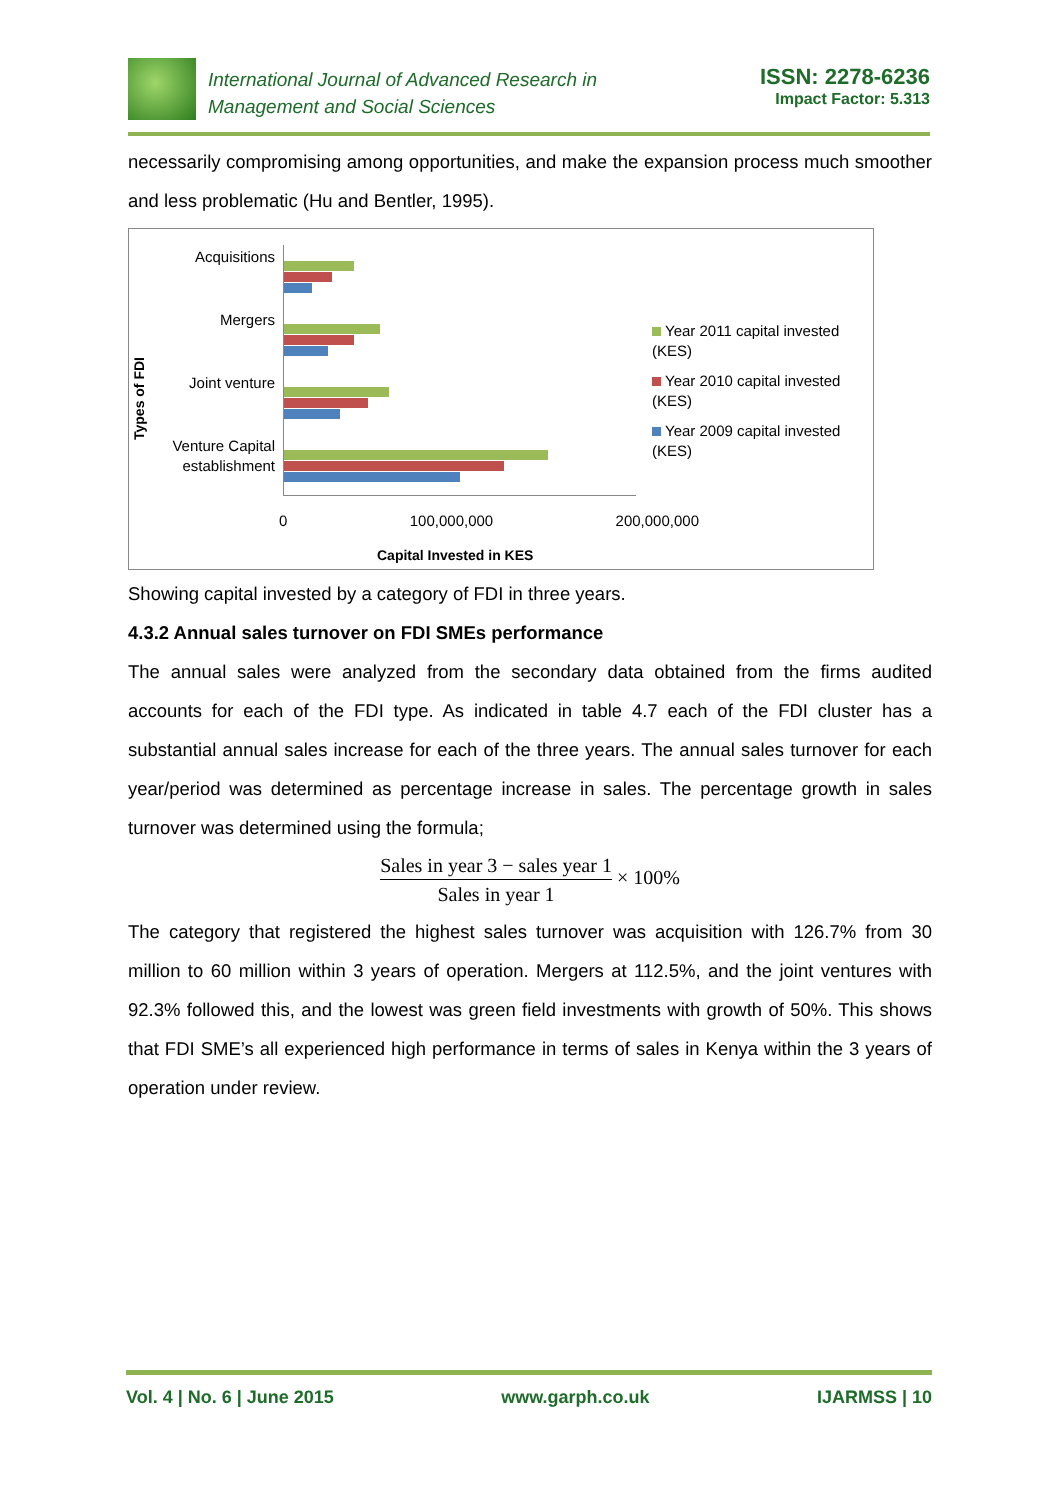International Journal of Advanced Research in
Management and Social Sciences
ISSN: 2278-6236
Impact Factor: 5.313
necessarily compromising among opportunities, and make the expansion process much smoother and less problematic (Hu and Bentler, 1995).
Types of FDI
Acquisitions
Mergers
Joint venture
Venture Capital establishment
Year 2011 capital invested
(KES)
Year 2010 capital invested
(KES)
Year 2009 capital invested
(KES)
0 100,000,000 200,000,000
Capital Invested in KES
Showing capital invested by a category of FDI in three years.
4.3.2 Annual sales turnover on FDI SMEs performance
The annual sales were analyzed from the secondary data obtained from the firms audited accounts for each of the FDI type. As indicated in table 4.7 each of the FDI cluster has a substantial annual sales increase for each of the three years. The annual sales turnover for each year/period was determined as percentage increase in sales. The percentage growth in sales turnover was determined using the formula;
Sales in year 3 − sales year 1 Sales in year 1 × 100%
The category that registered the highest sales turnover was acquisition with 126.7% from 30 million to 60 million within 3 years of operation. Mergers at 112.5%, and the joint ventures with 92.3% followed this, and the lowest was green field investments with growth of 50%. This shows that FDI SME’s all experienced high performance in terms of sales in Kenya within the 3 years of operation under review.
Vol. 4 | No. 6 | June 2015 www.garph.co.uk IJARMSS | 10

______

▶ [Your task] Write down exactly the span of lines above from the one containing "Year 2009 capital invested" to the one containing "4.3.2 Annual sales", both ends included.

▶ [Finished task]
Year 2009 capital invested
(KES)
0 100,000,000 200,000,000
Capital Invested in KES
Showing capital invested by a category of FDI in three years.
4.3.2 Annual sales turnover on FDI SMEs performance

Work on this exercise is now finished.